Marie Morel est peintre, c'est ce que nous affirmions en mars 2018, en consacrant une séquence de « l'artiste du mois » à cette artiste hors du commun, qui s'insurgeait alors contre l'occultation dont avaient été victimes au cours de l'Histoire une multitude femmes de talent dans toutes les disciplines, étouffées par le pouvoir masculin. Elle le faisait avec l'unique moyen de sa peinture : quatre cents petits portraits qui, associés en une immense composition à dominante bleue, parlaient de peinture au moins autant que de la révolte d'une femme découvrant le malheur de ses soeurs. Or déjà à ce moment, Marie Morel commençait à être elle-même victime d'un phénomène d'exclusion qui était nouveau pour elle. En 2009 et 2010 encore, elle avait pu exposer à la Halle saint Pierre à Paris un ensemble d'oeuvres, notamment érotiques, sans le moindre problème pendant six mois. Le signal d'un renversement avait été donné en 2014 à Aubagne : un grand tableau érotique intitulé L'Amour (peint en 1996) avait été retiré d'exposition par les organisateurs. Marie Morel, désolée, ne comprenait pas, elle ne faisait que « dire ce que je vois, ce que je sens, ce que j'aime ce n'est pas une provocation. L'amour est essentiel. »
Oui, mais l'amour implique le sexe. Marie Morel peint des fleurs, des oiseaux, mais aussi des quantités de sexes, masculins et féminins, unis dans une infinité de variations que lui inspire une créativité apparemment inépuisable. Or le sexe, en un temps de désinhibition générale des pulsions dans la société dite permissive est en train de changer de statut, comme l'a noté Jacques Julliard : « Longtemps le sexe fut associé à la faute, plus récemment au plaisir, désormais à l'effroi. » (Le Figaro, 3 février 2020). Un effroi qui condamne bizarrement l'oeuvre de Marie Morel, exclue des cimaises des institutions publiques et privées. Ce ne serait pas grave si la peinture de Marie Morel était médiocre, mais il se trouve que cette artiste est considérée, par exemple par Pascal Quignard, comme « un des plus grands peintres vivants. ». Puisque les musées et les grandes galeries, à Paris comme en province, n'exposent pas les tableaux de Marie Morel, elle vient de répliquer en éditant un beau livre, avec un texte de Pascal Quignard qui cherche à comprendre ce qui se passe dans la tête des décideurs qui ne veulent pas de la peinture érotique de Marie Morel : « Nous repoussons l'idée d'exposer durablement ces peintures imprévisibles, gigantesques, d'une peinture parfaitement libre, hardie, géniale. »

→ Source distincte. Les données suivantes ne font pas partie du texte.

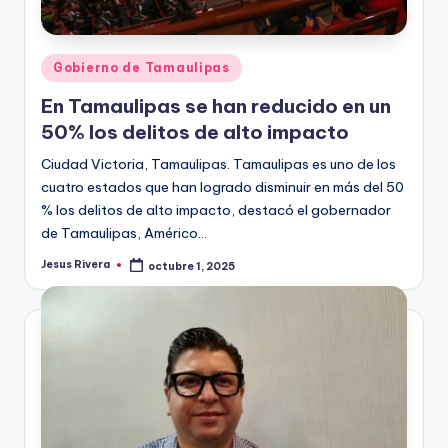
Publicado
Gobierno de Tamaulipas
en
En Tamaulipas se han reducido en un
50% los delitos de alto impacto
Ciudad Victoria, Tamaulipas. Tamaulipas es uno de los
cuatro estados que han logrado disminuir en más del 50
% los delitos de alto impacto, destacó el gobernador
de Tamaulipas, Américo…
Jesus Rivera
octubre 1, 2025
Publicado
por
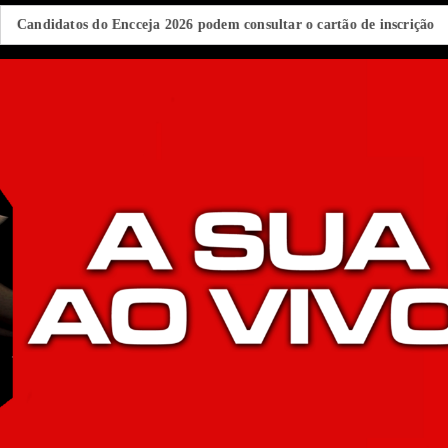
os do Encceja 2026 podem consultar o cartão de inscrição
Estado 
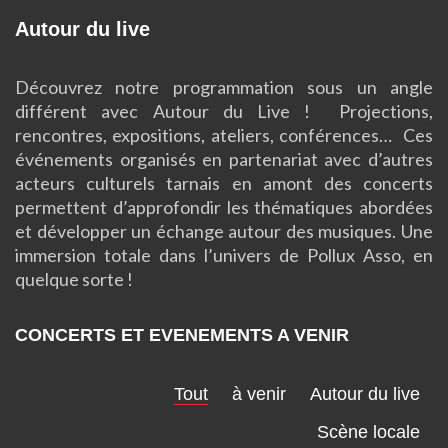
Autour du live
Découvrez notre programmation sous un angle
différent avec Autour du Live ! Projections,
rencontres, expositions, ateliers, conférences… Ces
événements organisés en partenariat avec d’autres
acteurs culturels tarnais en amont des concerts
permettent d’approfondir les thématiques abordées
et développer un échange autour des musiques. Une
immersion totale dans l’univers de Pollux Asso, en
quelque sorte !
CONCERTS ET EVENEMENTS A VENIR
Tout
à venir
Autour du live
Scène locale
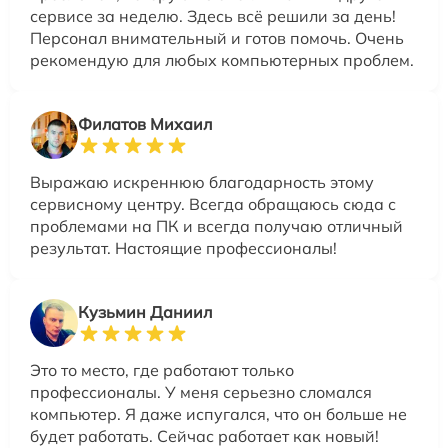
сервисе за неделю. Здесь всё решили за день!
Персонал внимательный и готов помочь. Очень
рекомендую для любых компьютерных проблем.
Филатов Михаил
Выражаю искреннюю благодарность этому
сервисному центру. Всегда обращаюсь сюда с
проблемами на ПК и всегда получаю отличный
результат. Настоящие профессионалы!
Кузьмин Даниил
Это то место, где работают только
профессионалы. У меня серьезно сломался
компьютер. Я даже испугался, что он больше не
будет работать. Сейчас работает как новый!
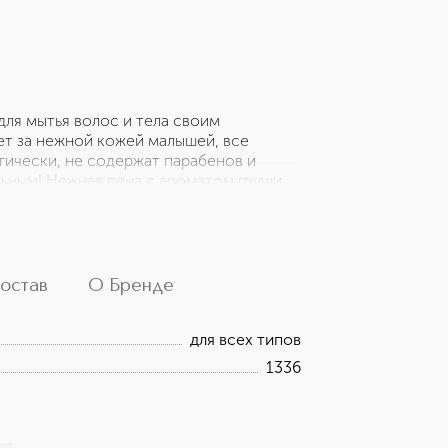
для мытья волос и тела своим
ет за нежной кожей малышей, все
ически, не содержат парабенов и
ьным! Нежная пена с ароматом груши
я деликатное очищение от загрязнений,
оставит кожу невероятно мягкой и
ый аромат груши не оставит малышей
е! Полные фруктов, полные ароматов,
ытья головы от Saponello!
остав
О Бренде
для всех типов
1336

Pour se faire une idée de cette peinture libre et hardie, et même peut être géniale, on peut commencer par aller sur le site de Marie Morel : www.mariemorel.net. Bien sûr, d'excellentes galeries montrent son travail, mais il s'agit seulement de ses touchantes visions de fleurs, d'arbres et d'oiseaux, celles que présente par exemple la galerie Capazza. De fait, ses images de coït sont censurées. Curieux retour de la censure, que ne connaissaient ni le monde archaïque, ni le monde préhistorique, ni le monde antique, ni le monde médiéval. Serions-nous revenus aux prudes XVIIe siècle ou XIXe siècle ? Le livre a pour titre L'oeuvre censurée de Marie Morel, il comprend le texte de Pascal Quignard, Les deux offenses, et de nombreuses photos des oeuvres qui restent dorénavant cachées. 250 pages, format 30 x 33 cm, 2019. Edition Regard - J'en suis bleue. ISBN 978-2-919756-32-2. « Le coït est cette étrange danse qui nous a figurés. Pourquoi n'aimons-nous pas ce qui nous figure ? » (Pascal Quignard). Si, on peut aimer et admirer cette figuration hors des normes dont Marie Morel a pris le risque.